1) Please tell us more about Urban Spring and what had motivated you to co-found this company?
Our company mission is to significantly reduce the consumption of single-use plastic bottles by planting well-designed and well-maintained water refill stations in different locations and occasions. Established in September 2015, Urban Spring strives to provide a contemporary water refill experience through bringing together a suite of applications and solutions for access to clean drinking water, in an environmentally conscious way.
Well井 is our signature product, a Hong-Kong designed, award-winning smart water refill station that provides point-of-use drinking water serving hundreds and thousands of people commuting around our city. Our core belief is to use data to drive our service design and lead the change for better living. Our product development has moved towards an open-source IoT (Internet of Things) infrastructure for data collection, processing, analytics and device management. This enables us to be more adaptive and evidence-based in product, process and impact assessment.

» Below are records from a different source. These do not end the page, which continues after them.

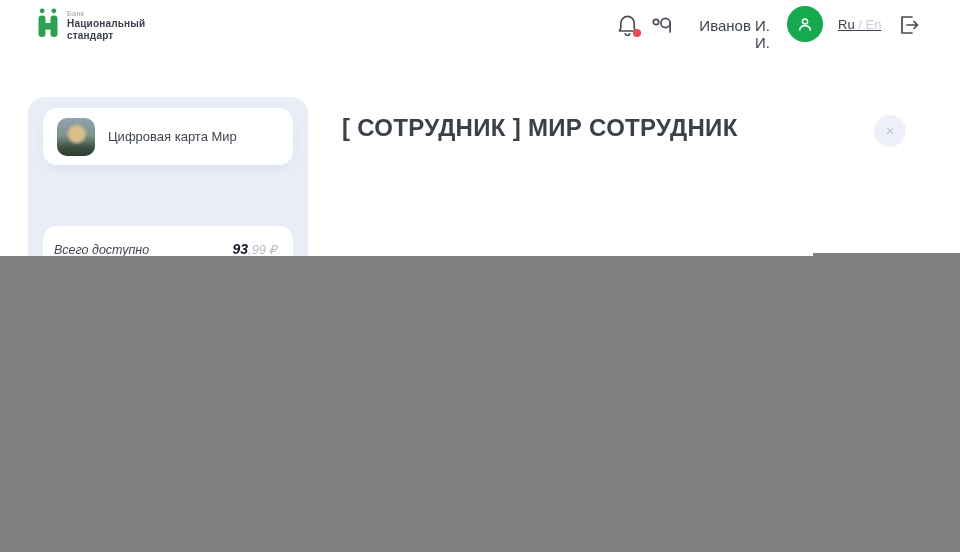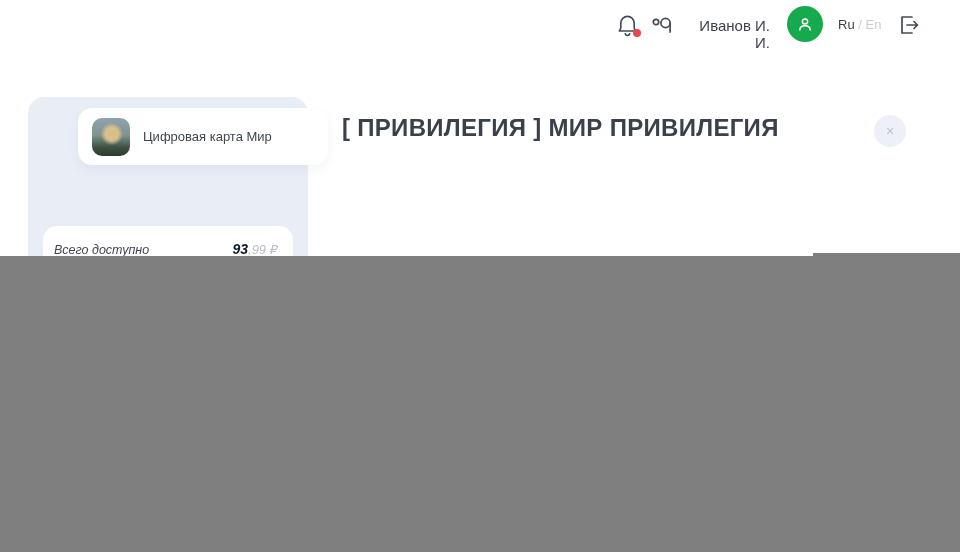--- a/index.html
+++ b/index.html
@@ -71,6 +71,22 @@
 
   <div class="header">
 
+    <div class="logo">
+      <span>
+        <svg width="24" height="29" viewBox="0 0 24 29">
+          <circle cx="6.2" cy="2.8" r="2.4" fill="#2ea052"></circle>
+          <circle cx="17.8" cy="2.8" r="2.4" fill="#2ea052"></circle>
+          <rect x="2.5" y="7.5" width="7" height="21.5" rx="3.2" fill="#2ea052"></rect>
+          <rect x="14.5" y="7.5" width="7" height="21.5" rx="3.2" fill="#2ea052"></rect>
+          <rect x="8" y="15" width="8" height="6.5" fill="#2ea052"></rect>
+        </svg>
+      </span>
+      <span class="logo-text">
+        <div class="logo-pre">Банк</div>
+        <div class="logo-line">Национальный</div>
+        <div class="logo-line">стандарт</div>
+      </span>
+    </div>
 
     <button class="hdr-btn bell-wrap">
       <span>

Plastic waste is too big an issue for any party to tackle. Plastic bottle contributes to a big percentage of plastic waste and plastic bottled water is a big part of that. It is clear to us that there is an alternative to bottled water. We just need to leverage good design and technology to ensure that water refill experience is a delightful and pleasant one.
2) What excites you most about your industry?
We consume a lot of single-use plastic and water directly or indirectly. Yet we know so little about them and their impact on our everyday lives. There is huge opportunity to raise awareness as well as the economic value, which translates to a tremendous business and marketing opportunity. In the past year, there are many media coverage of these issues globally and locally, which has driven more commitment in the private sector to implement concrete steps and timeline.
3) Can you describe how the continued use of plastic bottles is affecting the Hong Kong environment?
Every day we are disposing of more than 5 million single-use plastic bottles in Hong Kong. The height of stacking them all vertically is equivalent to 2,200 ICC. Most of them are not recycled and end up in landfill or irresponsibly disposed of in our country parks or coast. Micro-plastics are not just impacting marine life because they also go into the seafood and our food chain.
4) Among Asian countries, which country has done a good job of tackling the issue of plastic waste? And how can we learn from them?
Countries like Japan and Korea are doing a better job of recycling. However, they are producing and consuming a lot of plastic in the first place. More effort is needed in reducing single-use plastic. Legislation to ban certain single-use plastic items is a key to accelerate the reduction in consumption and production. Karnataka in India has banned the use and manufacture of plastic bags of any thickness in 2015. In Taiwan, from 2020, free plastic straws will be banned from all food and beverage outlets. From 2025, the public will have to pay for takeaway plastic straws, and a blanket ban is to be imposed in 2030.